その会議では、配布文書の内容を変えないように指示がされているが、日付を変更して良いかとか、新しく導入されるプリンターの初期設定をモノクロにしてもらいたいとか、アリオールにとっては幼稚な質問や提案がなされていた。彼に嫌がらせをした首謀格達により。
会議での質問事項を共有しろとの要望も、以前出ていたのでこれらの話も書面で共有されるだろう。
それらをまずまずの成果だと思ったアリオールは、まず後輩たちへの批判めいた話が出た時に、
「自分はやはり、平等でなければいけないと思うのです。ある人なら褒められ、別の人なら貶されるというのはおかしい。例え馬鹿に馬鹿と言われたとして、言われたこと自体は嫌なものです」
などと言ってみた。
また、周囲が働いている中、休暇制度をフルに使えて良いと誇示したり、あの家系は何かあるとか、尊敬する人がかつてどうしようもない障害者を農場で働くくらいには更生させたとか、そんな話をしたりする人がいるので、
「総ては全体の為にあるべき、全体の利益の為になるべきなのです。無能な人の仕事を代わりにしている状態はおかしい。他の人の負担を増やすような無能はいなくなれば良いのです」
と一人、過激派のように吠えたりもした。
何を憚ることもない、かつて聞いた、正しいことを言っているにすぎない。皆もそれが良いと思っているはずのことだ。
だからこそしまいには、他の人の報告書の誤りを「こんなことは許されない、信用を落とす」ときりきり咎めた人に、
「貴方は常に正しいことを書けるのですか?」
と、訊ねることもした。
価値基準が知らないところで動き、見えない。掴むのは至難の業だとアリオールは思ったのだ。
……加えて。実はその人が不正会計をしていたのではないかと疑ってもいた。数年前、不自然に一部の書類がないのを確認したから。変わった仕事の仕方をする人だと思った程度だったし、何も証拠はないので口にしなかったが。

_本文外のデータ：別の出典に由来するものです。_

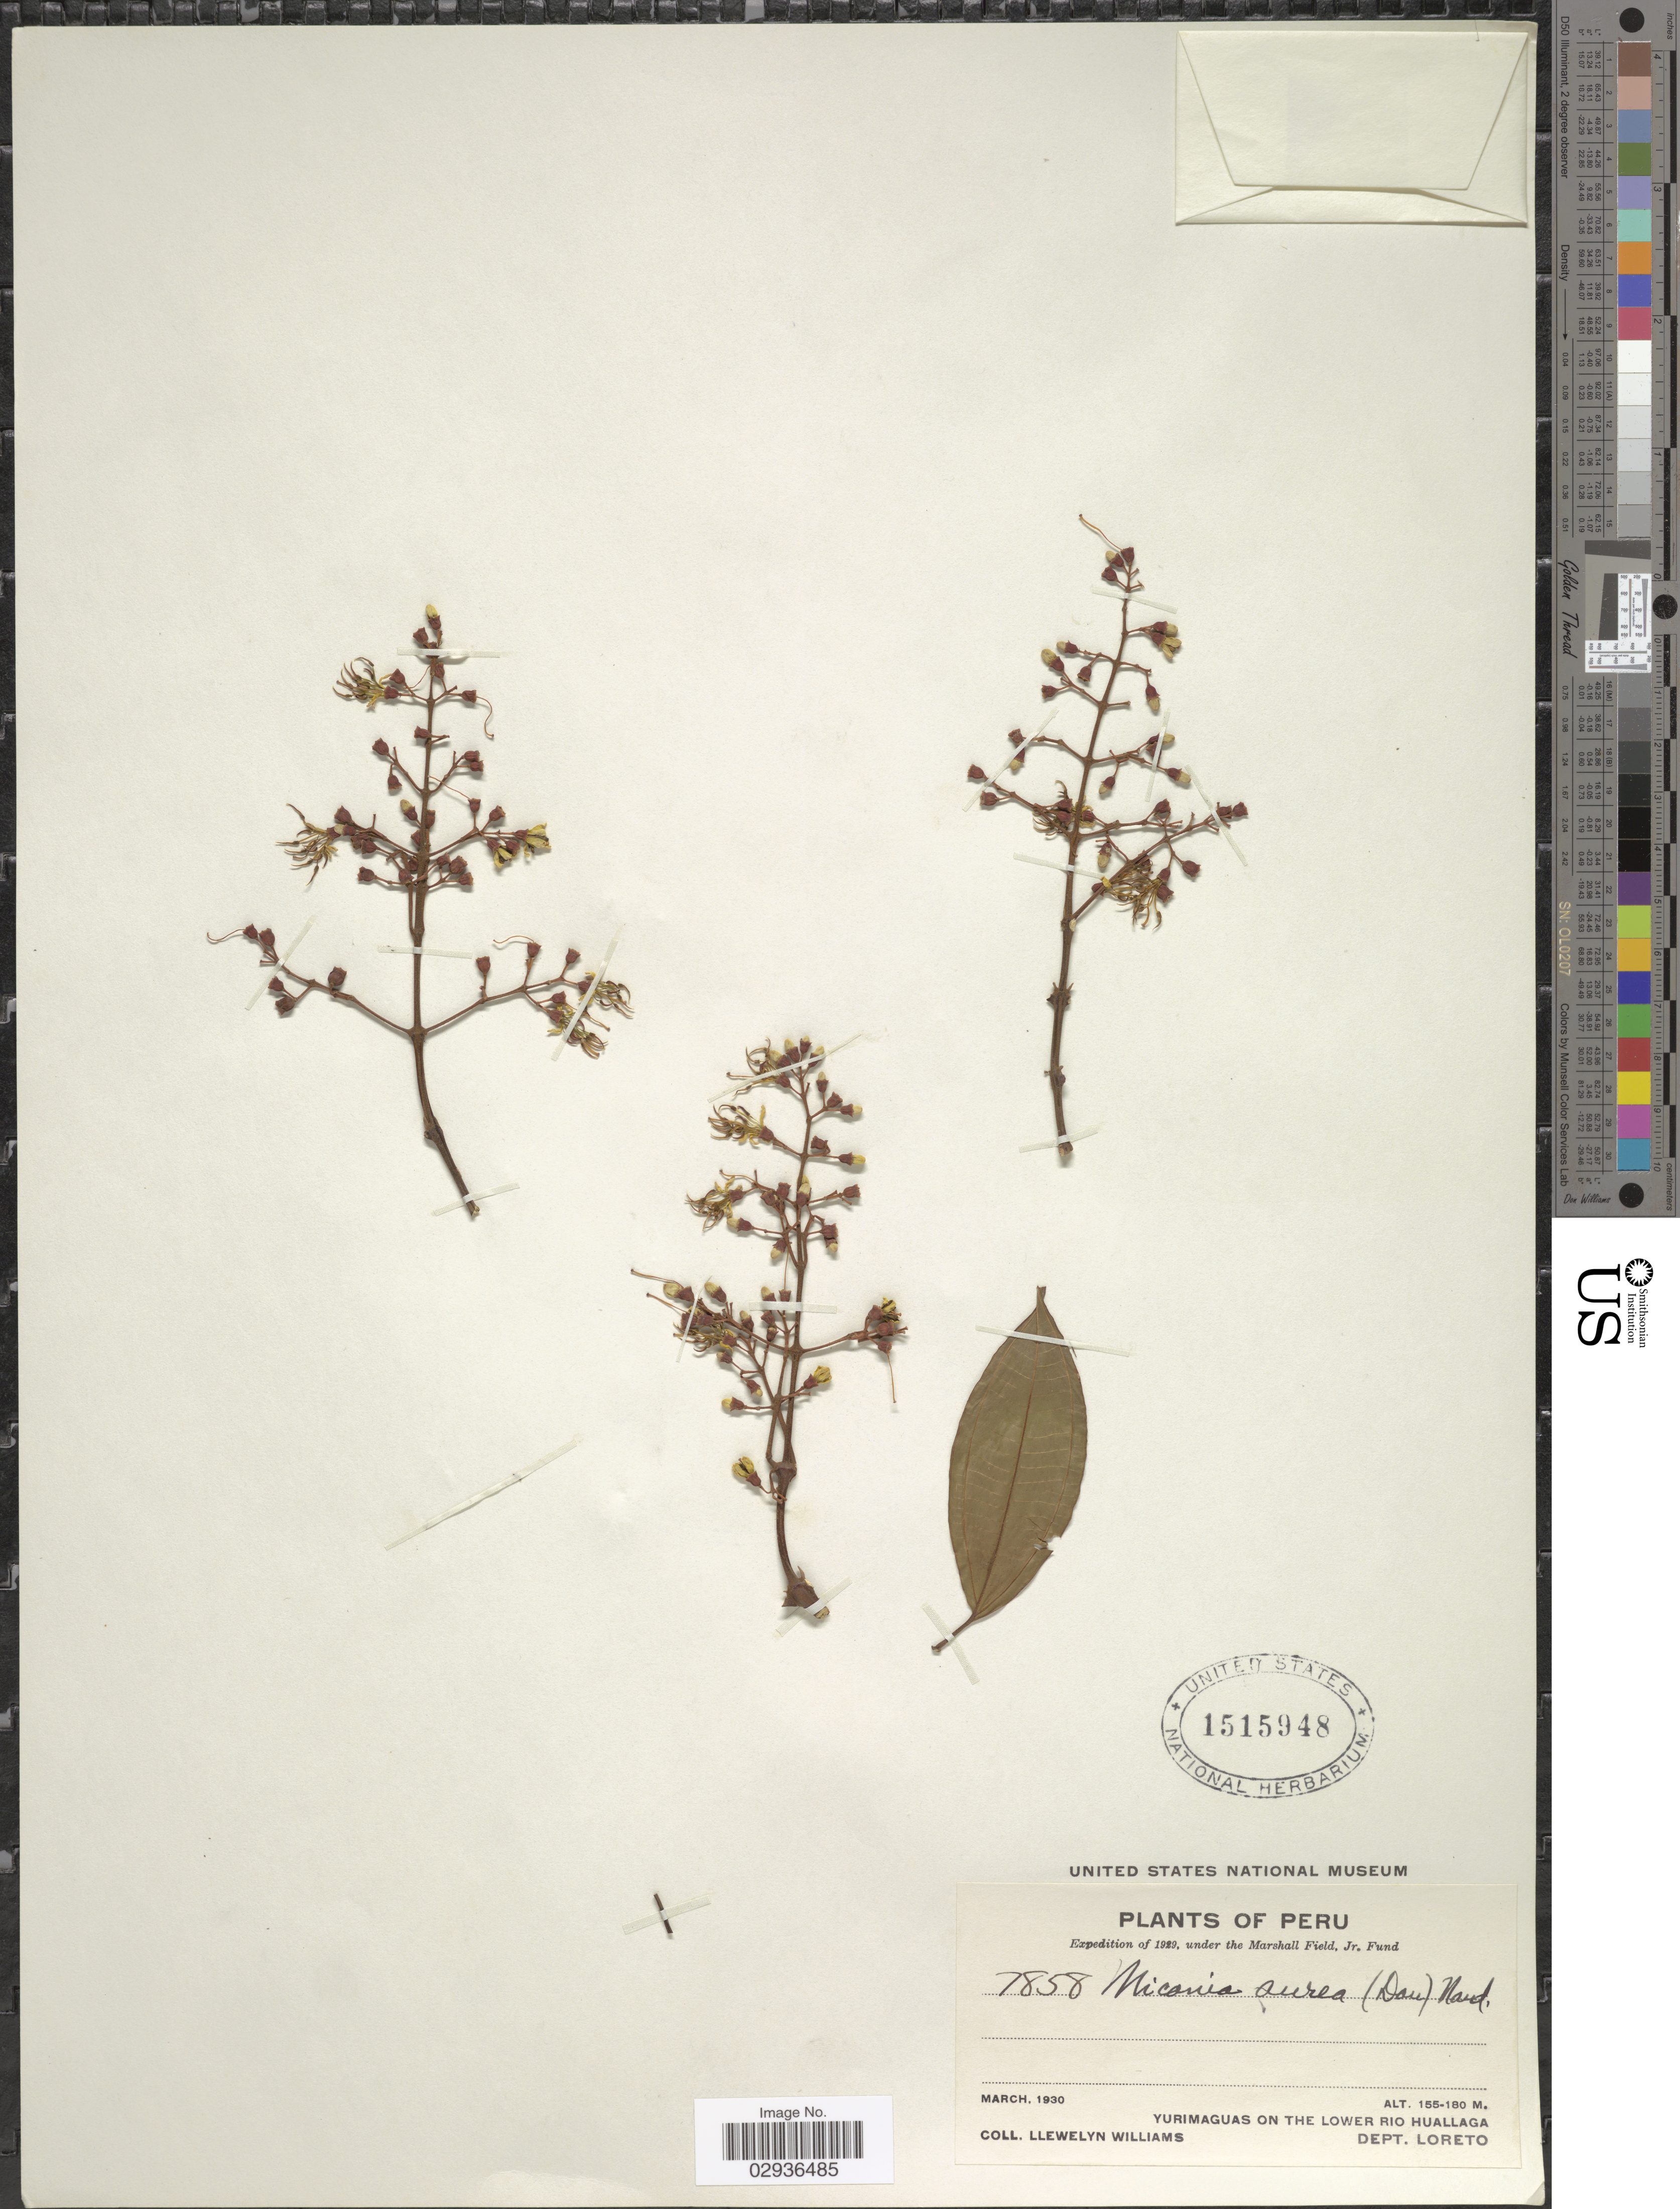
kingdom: Plantae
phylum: Tracheophyta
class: Magnoliopsida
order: Myrtales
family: Melastomataceae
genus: Miconia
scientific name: Miconia aurea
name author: (D. Don) Naudin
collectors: Ll. Williams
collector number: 7858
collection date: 1930-03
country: Peru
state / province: Loreto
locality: Yurimaguas on the lower Rio Huallaga.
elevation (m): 155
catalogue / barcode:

そんなこんなを思い出しつつ、ぽろぽろと話して、時間は過ぎ。
半分眠りかけで起きていた彼女も、さすがに、すやすやと寝入ってしまった。
構わない。こんなつまらない武勇伝、その程度のことだ。
最後に特攻をかけて、装甲が剥がれた影響でコクピットが開かなくなり、脱出不能と焦ったが、動作系は生きていたので何とかなった、なんて話も。もっと盛り上がっていたら、する予定だった。
ふくふくとした頬。色々と知っているようで、何も知らない女の子。
資本主義、自由主義に対抗するための楽園に平等はなく、一部の者が好き放題できるだけの仕組みだった。それが社会主義。
「何でもできるよ」
昔、よく似た知り合いがそんなことを言って集中攻撃を食らっていた。
人類には限界がある。個人としても種としても。それを教えてやりたかったのかもしれないが、我々の上には目指すべき空がある。
自分の言葉で話せなくなっても。
「おやすみ」
我々の未来のために。
彼女の大きな頭をそうっと撫ぜて、電気を消し、アリオールは自分も眠ろうと部屋を立った。微かな温もりが手に残った。